Politique

Soudan : le Premier ministre Abdallah Hamdok échappe à un « attentat terroriste » à Khartoum

Des policiers soudanais se tiennent à côté de véhicules qui faisaient partie du convoi du Premier ministre Abdalla Hamdok à Khartoum, au Soudan, le 9 mars 2020.

Des policiers soudanais se tiennent à côté de véhicules qui faisaient partie du convoi du Premier ministre Abdalla Hamdok à Khartoum, au Soudan, le 9 mars 2020. © AP Photo/Marwan Ali

Le convoi du Premier ministre soudanais a été visé lundi par un attentat « terroriste » à la bombe dans la capitale, selon des responsables et des médias d’État. L’attaque, qui n’a pas été revendiquée, a fait un blessé léger parmi les membres du protocole.

« Une explosion s’est produite au passage de la voiture du Premier ministre Abdallah Hamdok mais grâce à dieu personne n’a été touché », a écrit Ali Bakhit, le chef de cabinet de Abdallah Hamdok, sur Facebook.

Un responsable du Conseil des ministres a confirmé que « M. Hamdok a échappé à un attentat » en matinée. »

Le Premier ministre a été visé par une tentative d’assassinat mais il se porte bien et a été transporté dans un lieu sûr », a ensuite annoncé la télévision d’État, évoquant un « attentat terroriste ».

Radio Om Dormane, une station d’État, a indiqué que le convoi du Premier ministre avait été visé par des tirs d’armes automatiques lors de l’explosion, ajoutant que M. « Hamdok a été transporté dans un hôpital ».

Explsotion suivie de tirs

Le lieu de l’explosion, survenue à Kober, un quartier du nord-est de Khartoum, à l’entrée d’un pont sur le Nil, a été bouclé par les forces de l’ordre, qui ont immédiatement lancé une enquête.

Les images de deux véhicules endommagés par l’explosion ont été diffusées par la télévision d’État.

Dans un communiqué lu par le ministre de la Culture et de l’information, Fayçal Mohammed Saleh, le Conseil des ministres a qualifié l’attaque de « terroriste » sans en désigner les responsables.

L’attentat, qui n’a pas été revendiqué dans l’immédiat, a été provoqué par une explosion suivie de tirs visant le convoi de Abdallah Hamdok, selon le communiqué.

Il a fait un blessé léger parmi les membres du protocole accompagnant le Premier ministre, a précisé le Conseil, promettant de « faire face avec détermination à toutes les attaques terroristes ».

La « révolution » ciblée par l’attaque

C’est la « révolution soudanaise qui a été visée par cette attaque (…) mais nous ferons en sorte que cette révolution poursuive sa marche », a souligné le Conseil des ministres.

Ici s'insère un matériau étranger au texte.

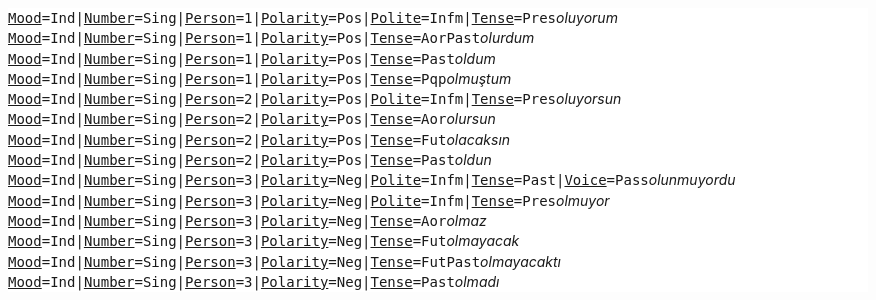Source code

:  <tr><td><tt><tt><a href="tr-feat-Mood.html">Mood</a></tt><tt>=Ind</tt>|<tt><a href="tr-feat-Number.html">Number</a></tt><tt>=Sing</tt>|<tt><a href="tr-feat-Person.html">Person</a></tt><tt>=1</tt>|<tt><a href="tr-feat-Polarity.html">Polarity</a></tt><tt>=Pos</tt>|<tt><a href="tr-feat-Polite.html">Polite</a></tt><tt>=Infm</tt>|<tt><a href="tr-feat-Tense.html">Tense</a></tt><tt>=Pres</tt></tt></td><td></td><td></td><td><em>oluyorum</em></td><td></td></tr>
  <tr><td><tt><tt><a href="tr-feat-Mood.html">Mood</a></tt><tt>=Ind</tt>|<tt><a href="tr-feat-Number.html">Number</a></tt><tt>=Sing</tt>|<tt><a href="tr-feat-Person.html">Person</a></tt><tt>=1</tt>|<tt><a href="tr-feat-Polarity.html">Polarity</a></tt><tt>=Pos</tt>|<tt><a href="tr-feat-Tense.html">Tense</a></tt><tt>=AorPast</tt></tt></td><td><em>olurdum</em></td><td></td><td></td><td></td></tr>
  <tr><td><tt><tt><a href="tr-feat-Mood.html">Mood</a></tt><tt>=Ind</tt>|<tt><a href="tr-feat-Number.html">Number</a></tt><tt>=Sing</tt>|<tt><a href="tr-feat-Person.html">Person</a></tt><tt>=1</tt>|<tt><a href="tr-feat-Polarity.html">Polarity</a></tt><tt>=Pos</tt>|<tt><a href="tr-feat-Tense.html">Tense</a></tt><tt>=Past</tt></tt></td><td></td><td><em>oldum</em></td><td></td><td></td></tr>
  <tr><td><tt><tt><a href="tr-feat-Mood.html">Mood</a></tt><tt>=Ind</tt>|<tt><a href="tr-feat-Number.html">Number</a></tt><tt>=Sing</tt>|<tt><a href="tr-feat-Person.html">Person</a></tt><tt>=1</tt>|<tt><a href="tr-feat-Polarity.html">Polarity</a></tt><tt>=Pos</tt>|<tt><a href="tr-feat-Tense.html">Tense</a></tt><tt>=Pqp</tt></tt></td><td></td><td><em>olmuştum</em></td><td></td><td></td></tr>
  <tr><td><tt><tt><a href="tr-feat-Mood.html">Mood</a></tt><tt>=Ind</tt>|<tt><a href="tr-feat-Number.html">Number</a></tt><tt>=Sing</tt>|<tt><a href="tr-feat-Person.html">Person</a></tt><tt>=2</tt>|<tt><a href="tr-feat-Polarity.html">Polarity</a></tt><tt>=Pos</tt>|<tt><a href="tr-feat-Polite.html">Polite</a></tt><tt>=Infm</tt>|<tt><a href="tr-feat-Tense.html">Tense</a></tt><tt>=Pres</tt></tt></td><td></td><td></td><td><em>oluyorsun</em></td><td></td></tr>
  <tr><td><tt><tt><a href="tr-feat-Mood.html">Mood</a></tt><tt>=Ind</tt>|<tt><a href="tr-feat-Number.html">Number</a></tt><tt>=Sing</tt>|<tt><a href="tr-feat-Person.html">Person</a></tt><tt>=2</tt>|<tt><a href="tr-feat-Polarity.html">Polarity</a></tt><tt>=Pos</tt>|<tt><a href="tr-feat-Tense.html">Tense</a></tt><tt>=Aor</tt></tt></td><td><em>olursun</em></td><td></td><td></td><td></td></tr>
  <tr><td><tt><tt><a href="tr-feat-Mood.html">Mood</a></tt><tt>=Ind</tt>|<tt><a href="tr-feat-Number.html">Number</a></tt><tt>=Sing</tt>|<tt><a href="tr-feat-Person.html">Person</a></tt><tt>=2</tt>|<tt><a href="tr-feat-Polarity.html">Polarity</a></tt><tt>=Pos</tt>|<tt><a href="tr-feat-Tense.html">Tense</a></tt><tt>=Fut</tt></tt></td><td></td><td><em>olacaksın</em></td><td></td><td></td></tr>
  <tr><td><tt><tt><a href="tr-feat-Mood.html">Mood</a></tt><tt>=Ind</tt>|<tt><a href="tr-feat-Number.html">Number</a></tt><tt>=Sing</tt>|<tt><a href="tr-feat-Person.html">Person</a></tt><tt>=2</tt>|<tt><a href="tr-feat-Polarity.html">Polarity</a></tt><tt>=Pos</tt>|<tt><a href="tr-feat-Tense.html">Tense</a></tt><tt>=Past</tt></tt></td><td></td><td><em>oldun</em></td><td></td><td></td></tr>
  <tr><td><tt><tt><a href="tr-feat-Mood.html">Mood</a></tt><tt>=Ind</tt>|<tt><a href="tr-feat-Number.html">Number</a></tt><tt>=Sing</tt>|<tt><a href="tr-feat-Person.html">Person</a></tt><tt>=3</tt>|<tt><a href="tr-feat-Polarity.html">Polarity</a></tt><tt>=Neg</tt>|<tt><a href="tr-feat-Polite.html">Polite</a></tt><tt>=Infm</tt>|<tt><a href="tr-feat-Tense.html">Tense</a></tt><tt>=Past</tt>|<tt><a href="tr-feat-Voice.html">Voice</a></tt><tt>=Pass</tt></tt></td><td></td><td></td><td><em>olunmuyordu</em></td><td></td></tr>
  <tr><td><tt><tt><a href="tr-feat-Mood.html">Mood</a></tt><tt>=Ind</tt>|<tt><a href="tr-feat-Number.html">Number</a></tt><tt>=Sing</tt>|<tt><a href="tr-feat-Person.html">Person</a></tt><tt>=3</tt>|<tt><a href="tr-feat-Polarity.html">Polarity</a></tt><tt>=Neg</tt>|<tt><a href="tr-feat-Polite.html">Polite</a></tt><tt>=Infm</tt>|<tt><a href="tr-feat-Tense.html">Tense</a></tt><tt>=Pres</tt></tt></td><td></td><td></td><td><em>olmuyor</em></td><td></td></tr>
  <tr><td><tt><tt><a href="tr-feat-Mood.html">Mood</a></tt><tt>=Ind</tt>|<tt><a href="tr-feat-Number.html">Number</a></tt><tt>=Sing</tt>|<tt><a href="tr-feat-Person.html">Person</a></tt><tt>=3</tt>|<tt><a href="tr-feat-Polarity.html">Polarity</a></tt><tt>=Neg</tt>|<tt><a href="tr-feat-Tense.html">Tense</a></tt><tt>=Aor</tt></tt></td><td><em>olmaz</em></td><td></td><td></td><td></td></tr>
  <tr><td><tt><tt><a href="tr-feat-Mood.html">Mood</a></tt><tt>=Ind</tt>|<tt><a href="tr-feat-Number.html">Number</a></tt><tt>=Sing</tt>|<tt><a href="tr-feat-Person.html">Person</a></tt><tt>=3</tt>|<tt><a href="tr-feat-Polarity.html">Polarity</a></tt><tt>=Neg</tt>|<tt><a href="tr-feat-Tense.html">Tense</a></tt><tt>=Fut</tt></tt></td><td></td><td><em>olmayacak</em></td><td></td><td></td></tr>
  <tr><td><tt><tt><a href="tr-feat-Mood.html">Mood</a></tt><tt>=Ind</tt>|<tt><a href="tr-feat-Number.html">Number</a></tt><tt>=Sing</tt>|<tt><a href="tr-feat-Person.html">Person</a></tt><tt>=3</tt>|<tt><a href="tr-feat-Polarity.html">Polarity</a></tt><tt>=Neg</tt>|<tt><a href="tr-feat-Tense.html">Tense</a></tt><tt>=FutPast</tt></tt></td><td></td><td><em>olmayacaktı</em></td><td></td><td></td></tr>
  <tr><td><tt><tt><a href="tr-feat-Mood.html">Mood</a></tt><tt>=Ind</tt>|<tt><a href="tr-feat-Number.html">Number</a></tt><tt>=Sing</tt>|<tt><a href="tr-feat-Person.html">Person</a></tt><tt>=3</tt>|<tt><a href="tr-feat-Polarity.html">Polarity</a></tt><tt>=Neg</tt>|<tt><a href="tr-feat-Tense.html">Tense</a></tt><tt>=Past</tt></tt></td><td></td><td><em>olmadı</em></td><td></td><td></td></tr>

« Je veux rassurer le peuple soudanais que je me porte bien et que ce qui s’est passé n’arrêtera pas la marche (du Soudan) sur la voie du changement », a écrit le Premier ministre sur Twitter.

À la mi-journée, Abdallah Hamdok a présidé une réunion des dirigeants des Forces pour la liberté et le changement (FLC), fer de lance de la contestation qui a conduit au départ de l’ancien président Omar el-Béchir en avril 2019.

Il a ensuite réuni ses ministres pour une réunion extraordinaire, selon l’un de ses aides.

Défis

Dans des images de la télévision d’État, Abdallah Hamdok est apparu souriant pendant ces réunions et donnant l’accolade aux personnalités venues montrer leur soutien après l’échec de la tentative d’assassinat.

Plusieurs cortèges de manifestants soutenant le dirigeant ont commencé à sillonner Khartoum, selon des témoins.

Ce sont les FLC qui ont proposé cet ex-économiste de l’ONU au poste de Premier ministre pour la période de transition politique ayant fait l’objet d’un accord en août 2019 entre les militaires et les civils.

Depuis son investiture le 21 août, il s’emploie à relancer une économie en berne, à négocier la paix avec des mouvements rebelles de l’ouest et du sud du pays et à réformer un système politique hérité du pouvoir d’Omar el-Béchir.

Aux États-Unis, un haut responsable du département d’État en charge de l’Afrique, Tibor Nagy, a condamné l’attentat, réaffirmant le soutien de son pays au « gouvernement de transition dirigé par des civils au Soudan et au peuple soudanais ».

La mission conjointe des Nations unies et de l’Union africaine au Darfour (Minuad) a également condamné, dans un communiqué, l’attaque, estimant qu’elle visait « à faire dérailler le processus de transition au Soudan ».